Selection
Abstract

This paper examines the damage caused by slickwater fracturing fluid to the microscopic pore structure of tight sandstone in the Chang 7 member in the Ordos Basin. A submicron CT in situ displacement system was used to analyze and graphically represent changes in pores in core samples following fracturing fluid damage. The results show the following: (1) the damage caused by slickwater fracturing fluid to tight sandstone fractures mainly occurs in the early stage of fluid incursion. The damage is characterized by a decrease in the effective pore volume, increase in the number of pores, and insignificant subsequent damage. The main causes of pore damage by slickwater fracturing fluid are retention of slickwater in the liquid phase and hydration swelling of clay minerals in the pores. (2) After the high pressure intrusion of slickwater fluid, the pore size of large-size intergranular pores increases, and there is no obvious damage after water flooding. However, fractures and small dissolution pores in the cores are the main areas of fluid retention after fracturing fluid invasion due to their small flowing radius and complex structure. These are the locations where damage mostly occurs.

1. Introduction

There are enormous resource reserves in tight sandstone reservoirs in China. With conventional oil and gas resources decreasing year on year, this type of reservoir has become an important replacement resource for current petroleum industry development [1, 2]. Due to the extremely low permeability of rocks in this type of reservoir, volume fracturing of horizontal wells with slickwater is the primary method for industrial development [3]. Currently, volume fracturing in horizontal wells generally adopts the operation mode of “thousands of cubic meters of sand, tens of thousands of cubic meters of fracturing fluid.” The volume of fracturing fluid injected into horizontal wells is much higher than that into ordinary vertical wells. Reduction in the permeability of reservoir rock and corresponding impact on the production of oil wells is inevitable once a reservoir has been invaded by slickwater fracturing fluid [46].

Evaluation of the degree of damage cause by fracturing fluid to reservoir rocks has generally been based on the measurement of the permeability of core samples. Due to the strong heterogeneity of extremely low porosity structures in tight sandstones, macroscopic core experiments tend to encounter a number of problems such as large differences in experimental results, poor quantification, and difficult in visualization. It is therefore difficult to quantitatively characterize the damage caused to rock pores by fracturing fluid invasion at different time intervals [710]. A more accurate experimental method is urgently required to fully understand the microscopic characteristics of slickwater fracturing fluid incursion and its relationship to pore-scale damage in tight sandstones [11]. In recent years, with continuous improvement of the accuracy of CT (Computed Tomography) scanning, it has become possible to explore pore phenomena in tight sandstone at a submicron scale [1214]. High-precision Computed Tomography has the characteristics of intuitive quantification, visualization, and nondestructiveness, the technology, so it has been increasingly applied in the field of microscale research in petroleum engineering [1519]. Currently, this technology is mostly used for quantitative characterization of the pore structures of low-permeability cores and determination of the characteristics of oil-water displacement and seepage. There have been few studies on the microscopic characteristics of slickwater damage to pores in tight low-permeability sandstones, despite the need to deepen the understanding of this process [2032].

[Dataset items]

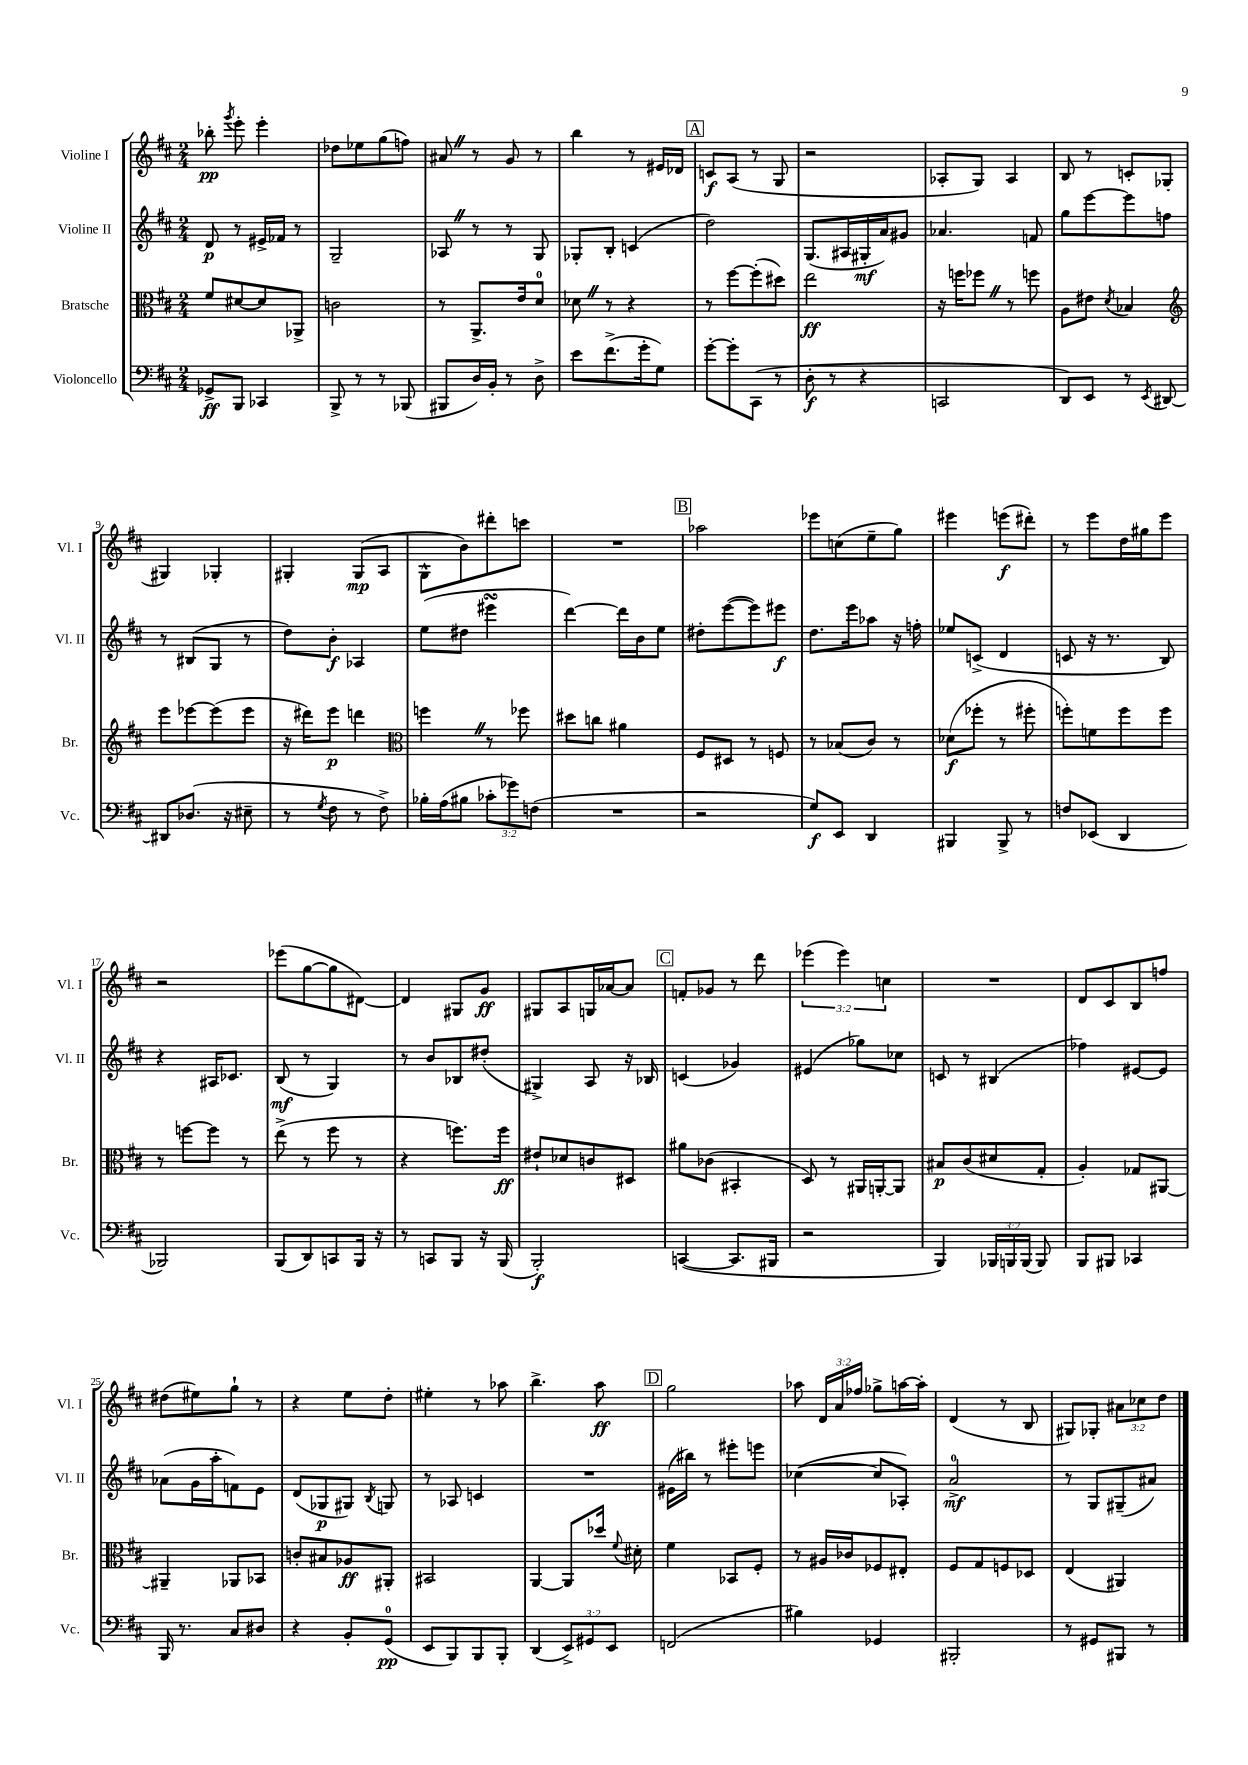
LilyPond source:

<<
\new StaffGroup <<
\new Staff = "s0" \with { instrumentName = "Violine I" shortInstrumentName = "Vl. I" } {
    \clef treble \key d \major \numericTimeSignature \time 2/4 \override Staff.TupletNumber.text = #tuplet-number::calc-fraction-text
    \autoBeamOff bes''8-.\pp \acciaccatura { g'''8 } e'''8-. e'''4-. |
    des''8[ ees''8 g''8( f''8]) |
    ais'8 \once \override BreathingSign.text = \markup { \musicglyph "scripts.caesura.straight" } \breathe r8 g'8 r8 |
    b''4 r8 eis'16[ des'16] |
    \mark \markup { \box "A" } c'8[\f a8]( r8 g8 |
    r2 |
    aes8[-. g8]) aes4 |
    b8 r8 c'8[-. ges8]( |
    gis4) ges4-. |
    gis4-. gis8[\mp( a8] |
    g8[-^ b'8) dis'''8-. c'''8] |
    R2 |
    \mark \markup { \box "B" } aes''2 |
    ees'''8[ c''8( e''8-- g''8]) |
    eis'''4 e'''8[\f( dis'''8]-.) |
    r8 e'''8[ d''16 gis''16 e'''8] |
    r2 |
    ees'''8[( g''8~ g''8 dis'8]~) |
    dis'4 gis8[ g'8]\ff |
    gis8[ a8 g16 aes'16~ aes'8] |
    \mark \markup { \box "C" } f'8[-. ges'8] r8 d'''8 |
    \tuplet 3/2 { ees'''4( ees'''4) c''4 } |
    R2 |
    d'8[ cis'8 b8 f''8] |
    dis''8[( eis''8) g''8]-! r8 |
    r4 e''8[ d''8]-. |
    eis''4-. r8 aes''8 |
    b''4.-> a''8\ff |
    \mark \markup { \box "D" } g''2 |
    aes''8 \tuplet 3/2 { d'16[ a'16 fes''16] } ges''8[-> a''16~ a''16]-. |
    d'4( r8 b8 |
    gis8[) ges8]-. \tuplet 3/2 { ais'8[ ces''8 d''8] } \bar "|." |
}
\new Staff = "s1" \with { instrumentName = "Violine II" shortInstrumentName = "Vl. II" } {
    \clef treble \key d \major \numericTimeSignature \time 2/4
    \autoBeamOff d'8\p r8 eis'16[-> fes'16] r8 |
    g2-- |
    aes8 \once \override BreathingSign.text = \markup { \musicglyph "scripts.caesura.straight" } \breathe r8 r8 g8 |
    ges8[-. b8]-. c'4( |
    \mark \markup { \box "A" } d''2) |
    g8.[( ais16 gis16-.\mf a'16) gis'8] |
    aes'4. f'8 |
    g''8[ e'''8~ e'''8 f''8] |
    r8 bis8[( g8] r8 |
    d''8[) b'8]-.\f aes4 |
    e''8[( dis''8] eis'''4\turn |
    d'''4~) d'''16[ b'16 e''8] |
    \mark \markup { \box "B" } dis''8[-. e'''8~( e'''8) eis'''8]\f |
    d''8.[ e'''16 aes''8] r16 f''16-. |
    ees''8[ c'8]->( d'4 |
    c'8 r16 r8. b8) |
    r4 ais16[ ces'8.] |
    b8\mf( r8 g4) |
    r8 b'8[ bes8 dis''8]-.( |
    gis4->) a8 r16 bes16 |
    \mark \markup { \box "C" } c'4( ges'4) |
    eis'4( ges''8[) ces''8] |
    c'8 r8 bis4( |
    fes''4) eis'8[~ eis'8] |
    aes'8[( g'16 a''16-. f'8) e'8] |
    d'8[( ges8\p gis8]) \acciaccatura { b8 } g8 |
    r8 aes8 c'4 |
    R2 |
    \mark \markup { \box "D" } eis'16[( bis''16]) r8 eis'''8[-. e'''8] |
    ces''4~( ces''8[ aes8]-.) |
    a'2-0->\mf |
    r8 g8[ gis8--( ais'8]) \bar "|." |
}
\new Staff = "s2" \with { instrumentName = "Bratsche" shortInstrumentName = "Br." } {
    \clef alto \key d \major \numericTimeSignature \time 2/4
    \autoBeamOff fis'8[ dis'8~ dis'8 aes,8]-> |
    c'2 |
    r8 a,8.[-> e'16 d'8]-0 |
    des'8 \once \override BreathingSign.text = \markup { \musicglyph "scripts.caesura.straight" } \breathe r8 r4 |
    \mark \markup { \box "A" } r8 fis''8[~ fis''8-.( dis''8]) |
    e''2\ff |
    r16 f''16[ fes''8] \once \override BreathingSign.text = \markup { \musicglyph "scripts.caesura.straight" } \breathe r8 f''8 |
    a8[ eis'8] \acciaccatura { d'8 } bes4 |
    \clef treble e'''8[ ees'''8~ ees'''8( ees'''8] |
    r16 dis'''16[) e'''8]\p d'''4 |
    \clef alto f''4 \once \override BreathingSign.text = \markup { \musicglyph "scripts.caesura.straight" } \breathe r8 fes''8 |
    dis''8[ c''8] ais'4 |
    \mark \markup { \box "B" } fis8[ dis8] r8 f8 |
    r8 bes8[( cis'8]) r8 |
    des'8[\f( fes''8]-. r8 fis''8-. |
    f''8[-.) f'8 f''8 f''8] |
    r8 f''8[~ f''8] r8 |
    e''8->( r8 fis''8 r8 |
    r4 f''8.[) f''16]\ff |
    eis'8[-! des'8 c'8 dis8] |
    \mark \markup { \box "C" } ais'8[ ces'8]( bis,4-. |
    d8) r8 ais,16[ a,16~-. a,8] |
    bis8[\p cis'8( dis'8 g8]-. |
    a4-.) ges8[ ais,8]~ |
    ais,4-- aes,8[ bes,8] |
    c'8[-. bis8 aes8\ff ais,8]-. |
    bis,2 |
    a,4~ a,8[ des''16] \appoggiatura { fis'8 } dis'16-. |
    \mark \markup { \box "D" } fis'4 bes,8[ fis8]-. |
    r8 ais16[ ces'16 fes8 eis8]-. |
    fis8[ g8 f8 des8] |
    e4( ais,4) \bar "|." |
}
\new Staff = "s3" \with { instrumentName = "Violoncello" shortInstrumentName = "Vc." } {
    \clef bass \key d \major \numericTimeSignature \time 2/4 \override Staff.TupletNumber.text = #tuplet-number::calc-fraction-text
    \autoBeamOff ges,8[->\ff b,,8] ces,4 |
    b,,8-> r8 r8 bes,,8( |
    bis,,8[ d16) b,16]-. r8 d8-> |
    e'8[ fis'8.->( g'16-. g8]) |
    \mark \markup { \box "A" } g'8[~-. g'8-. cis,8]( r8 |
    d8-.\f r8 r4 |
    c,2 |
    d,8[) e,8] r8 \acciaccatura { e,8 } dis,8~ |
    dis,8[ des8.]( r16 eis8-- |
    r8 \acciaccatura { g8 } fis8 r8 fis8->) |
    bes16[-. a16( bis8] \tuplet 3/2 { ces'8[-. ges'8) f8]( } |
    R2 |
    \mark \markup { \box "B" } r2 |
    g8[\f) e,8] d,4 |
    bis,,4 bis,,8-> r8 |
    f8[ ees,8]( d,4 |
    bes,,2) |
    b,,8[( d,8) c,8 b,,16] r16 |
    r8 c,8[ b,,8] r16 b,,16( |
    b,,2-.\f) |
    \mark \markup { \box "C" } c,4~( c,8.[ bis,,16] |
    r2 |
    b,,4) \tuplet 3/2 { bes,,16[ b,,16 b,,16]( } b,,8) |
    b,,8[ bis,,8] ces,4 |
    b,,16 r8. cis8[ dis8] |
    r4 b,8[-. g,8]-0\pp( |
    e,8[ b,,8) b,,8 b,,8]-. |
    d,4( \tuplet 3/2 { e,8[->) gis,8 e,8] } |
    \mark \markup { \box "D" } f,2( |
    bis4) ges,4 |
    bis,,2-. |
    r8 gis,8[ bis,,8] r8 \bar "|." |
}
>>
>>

Exercise task 1
Translate this sentence from the passage on slickwater fracturing into Spanish: "These are the locations where damage mostly occurs."
Exercise task 2
Filter the entries, keeping every line that contains the string "alto".
The text and the entries come from separate sources.

Task answer 1
Estos son los lugares donde se produce la mayor parte del daño.

Task answer 2
    \clef alto \key d \major \numericTimeSignature \time 2/4
    \clef alto f''4 \once \override BreathingSign.text = \markup { \musicglyph "scripts.caesura.straight" } \breathe r8 fes''8 |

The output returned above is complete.